*** Brano del testo
Nel caso di Khanna, la prospettiva è diversa. Leggendo il suo libro si capisce quale potrebbe essere il prossimo stadio dei sistemi di governo che non coltivano mire dittatoriali. Sistemi dunque, a prima vista, democratici e liberali, ma che non fanno mistero di voler rendere felice la cittadinanza. La democrazia, infatti, non basta, non può essere un fine in sé: lo scopo è il benessere del maggior numero possibile di cittadini, la buona amministrazione, insomma l’efficienza dell’apparato statale. «Tutte le società desiderano ormai un equilibrio fra prosperità e vivibilità, apertura e protezione economica, governance efficace e ascolto della voce dei cittadini, individualismo e coesione, libertà economica e welfare. I normali cittadini non misurano tutto questo sulla base di quanto è “democratico” lo Stato in cui vivono, ma su quanto si sentono sicuri nelle loro città, possono permettersi una casa e un lavoro stabile, quali sono le loro prospettive per la vecchiaia e la possibilità di restare in contatto con i propri familiari e amici».
All’orizzonte di questa visione utilitaristica non c’è la politica ma la «policy», non il governo ma la «governance». Il mutamento lessicale è sintomatico. Entrambi i termini provengono dal vocabolario d’impresa; significano l’uno «indirizzo» o «linea-guida», l’altro «conduzione» o «direzione aziendale». Nessuno dei due si apparenta con elezioni, partecipazione, legittimazione democratica. Sono parole nate nel contesto del management privato poi trasmigrate nella sfera pubblica. Si badi: non è solo una questione di forma, è un passaggio che riflette il cambiamento in atto nelle democrazie occidentali, ovvero la crescente volontà di assegnare ad un cenacolo di esperti (i tecnocrati) il governo della cosa pubblica. Secondo Khanna, il nostro paese ha già compiuto questo passo; «la Svizzera – su questo non dobbiamo illuderci – è un sistema altamente tecnocratico».
Ma perché dovremmo consegnarci ad una tecnocrazia, o – in altre parole – ad un’élite illuminata? Perché solo loro, i tecnici, sanno cogliere e interpretare i bisogni della collettività; solo loro sono in grado di capire e risolvere tramite provvedimenti sensati i dilemmi che angustiano le società complesse, in campi quali l’energia nucleare, la difesa, la sanità pubblica, la disoccupazione, l’immigrazione, la sicurezza. La democrazia – come sosteneva già Platone – scivola facilmente nella demagogia (oggi diremmo nel populismo), e quindi nella schiavitù.
******
*** Dati di origine
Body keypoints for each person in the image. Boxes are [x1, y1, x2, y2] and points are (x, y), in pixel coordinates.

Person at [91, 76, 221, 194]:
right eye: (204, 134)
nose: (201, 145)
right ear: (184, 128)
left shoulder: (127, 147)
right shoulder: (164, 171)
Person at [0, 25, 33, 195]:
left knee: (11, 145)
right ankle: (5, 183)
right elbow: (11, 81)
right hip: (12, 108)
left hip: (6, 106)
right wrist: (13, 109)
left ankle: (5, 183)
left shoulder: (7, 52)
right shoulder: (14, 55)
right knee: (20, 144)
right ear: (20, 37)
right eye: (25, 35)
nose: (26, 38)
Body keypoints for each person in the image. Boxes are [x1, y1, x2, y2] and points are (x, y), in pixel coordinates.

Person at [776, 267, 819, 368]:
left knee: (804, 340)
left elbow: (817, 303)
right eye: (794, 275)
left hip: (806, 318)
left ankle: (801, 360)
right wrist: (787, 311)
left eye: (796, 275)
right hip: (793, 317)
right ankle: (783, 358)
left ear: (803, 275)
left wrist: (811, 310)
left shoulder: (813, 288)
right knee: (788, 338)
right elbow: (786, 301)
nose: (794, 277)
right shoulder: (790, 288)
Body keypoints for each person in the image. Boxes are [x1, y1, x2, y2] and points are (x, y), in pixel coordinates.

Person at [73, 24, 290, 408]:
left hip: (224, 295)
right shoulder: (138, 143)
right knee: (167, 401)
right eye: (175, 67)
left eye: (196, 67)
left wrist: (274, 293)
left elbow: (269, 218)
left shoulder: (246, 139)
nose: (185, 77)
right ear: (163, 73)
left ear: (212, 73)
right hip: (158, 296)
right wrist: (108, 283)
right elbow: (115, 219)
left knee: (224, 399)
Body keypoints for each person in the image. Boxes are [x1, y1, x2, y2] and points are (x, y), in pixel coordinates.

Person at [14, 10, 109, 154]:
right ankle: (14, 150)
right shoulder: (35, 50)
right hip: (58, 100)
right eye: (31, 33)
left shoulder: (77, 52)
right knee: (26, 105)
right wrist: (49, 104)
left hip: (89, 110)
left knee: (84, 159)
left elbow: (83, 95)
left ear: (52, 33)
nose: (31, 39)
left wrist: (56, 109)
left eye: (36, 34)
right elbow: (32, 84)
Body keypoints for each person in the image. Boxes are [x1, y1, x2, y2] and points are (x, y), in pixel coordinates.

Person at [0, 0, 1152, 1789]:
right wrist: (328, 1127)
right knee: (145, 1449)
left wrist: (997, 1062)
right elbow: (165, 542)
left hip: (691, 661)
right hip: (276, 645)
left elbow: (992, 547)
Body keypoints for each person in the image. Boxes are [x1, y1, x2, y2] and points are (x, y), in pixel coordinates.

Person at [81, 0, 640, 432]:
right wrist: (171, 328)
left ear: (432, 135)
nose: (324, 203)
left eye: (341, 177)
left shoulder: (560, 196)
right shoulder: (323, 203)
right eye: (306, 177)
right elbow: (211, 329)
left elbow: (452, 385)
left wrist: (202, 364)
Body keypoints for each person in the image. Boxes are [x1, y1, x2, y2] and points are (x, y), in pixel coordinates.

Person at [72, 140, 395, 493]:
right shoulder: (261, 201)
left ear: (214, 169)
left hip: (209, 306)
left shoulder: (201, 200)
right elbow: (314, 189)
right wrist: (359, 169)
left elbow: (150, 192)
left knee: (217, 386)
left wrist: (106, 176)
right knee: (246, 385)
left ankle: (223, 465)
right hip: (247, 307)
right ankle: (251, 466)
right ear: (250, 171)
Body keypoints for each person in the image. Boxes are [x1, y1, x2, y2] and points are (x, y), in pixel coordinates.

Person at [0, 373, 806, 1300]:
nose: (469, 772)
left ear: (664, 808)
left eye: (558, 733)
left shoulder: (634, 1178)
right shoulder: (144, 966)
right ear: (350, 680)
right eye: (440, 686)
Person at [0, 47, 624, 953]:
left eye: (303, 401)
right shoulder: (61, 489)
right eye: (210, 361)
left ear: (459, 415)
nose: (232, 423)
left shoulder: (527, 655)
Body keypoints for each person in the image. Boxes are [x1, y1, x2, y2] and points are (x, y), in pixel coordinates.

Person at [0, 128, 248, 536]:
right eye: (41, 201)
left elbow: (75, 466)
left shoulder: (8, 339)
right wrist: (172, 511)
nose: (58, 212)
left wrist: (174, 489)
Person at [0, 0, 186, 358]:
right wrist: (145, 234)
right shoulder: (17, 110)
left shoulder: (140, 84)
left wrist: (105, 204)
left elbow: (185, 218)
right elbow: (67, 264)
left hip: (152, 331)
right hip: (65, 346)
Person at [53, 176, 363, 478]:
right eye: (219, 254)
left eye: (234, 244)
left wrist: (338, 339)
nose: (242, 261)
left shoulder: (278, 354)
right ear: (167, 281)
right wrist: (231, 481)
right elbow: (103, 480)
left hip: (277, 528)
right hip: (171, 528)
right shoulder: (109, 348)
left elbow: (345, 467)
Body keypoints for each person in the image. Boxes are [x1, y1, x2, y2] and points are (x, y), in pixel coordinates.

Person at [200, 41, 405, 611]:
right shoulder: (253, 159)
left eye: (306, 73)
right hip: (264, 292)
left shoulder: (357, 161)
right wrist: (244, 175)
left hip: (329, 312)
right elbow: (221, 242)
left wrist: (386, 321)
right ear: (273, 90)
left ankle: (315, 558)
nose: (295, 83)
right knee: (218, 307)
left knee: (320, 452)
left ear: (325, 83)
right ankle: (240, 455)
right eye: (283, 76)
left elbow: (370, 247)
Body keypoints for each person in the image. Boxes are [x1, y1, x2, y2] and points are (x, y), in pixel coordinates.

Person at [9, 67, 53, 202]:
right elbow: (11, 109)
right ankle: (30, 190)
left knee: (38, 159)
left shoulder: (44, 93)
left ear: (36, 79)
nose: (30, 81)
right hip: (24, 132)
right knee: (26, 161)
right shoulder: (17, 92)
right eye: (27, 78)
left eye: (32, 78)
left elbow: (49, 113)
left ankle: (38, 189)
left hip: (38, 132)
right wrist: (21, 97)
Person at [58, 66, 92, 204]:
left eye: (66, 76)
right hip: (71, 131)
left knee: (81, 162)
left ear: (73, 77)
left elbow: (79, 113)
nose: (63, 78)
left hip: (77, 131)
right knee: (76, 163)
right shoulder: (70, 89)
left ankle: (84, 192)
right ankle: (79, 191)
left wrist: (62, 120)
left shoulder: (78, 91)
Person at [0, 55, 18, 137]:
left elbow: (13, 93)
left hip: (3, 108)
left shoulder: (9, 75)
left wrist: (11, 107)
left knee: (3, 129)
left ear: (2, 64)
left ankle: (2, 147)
******
**Usando le informazioni**
(A) Riscrivi in forma di elenco puntato il paragrafo del brano che inizia con «All’orizzonte di questa visione utilitaristica», conservandone i fatti principali.
(B) Secondo il brano, in che cosa scivola facilmente la democrazia, come sosteneva già Platone?

**Risposte ai compiti**
(A)
- In questa visione utilitaristica non ci sono la politica e il governo, ma la «policy» e la «governance».
- Entrambi i termini provengono dal vocabolario d’impresa: il primo significa «indirizzo» o «linea-guida», il secondo «conduzione» o «direzione aziendale».
- Nessuno dei due si collega a elezioni, partecipazione o legittimazione democratica. Sono nati nel management privato e sono poi passati alla sfera pubblica.
- Il cambiamento di lessico riflette la crescente volontà, nelle democrazie occidentali, di affidare il governo della cosa pubblica a un cenacolo di esperti, i tecnocrati.
- Secondo Khanna la Svizzera ha già compiuto questo passo ed è un sistema altamente tecnocratico.

(B) Nella demagogia, oggi diremmo nel populismo, e quindi nella schiavitù.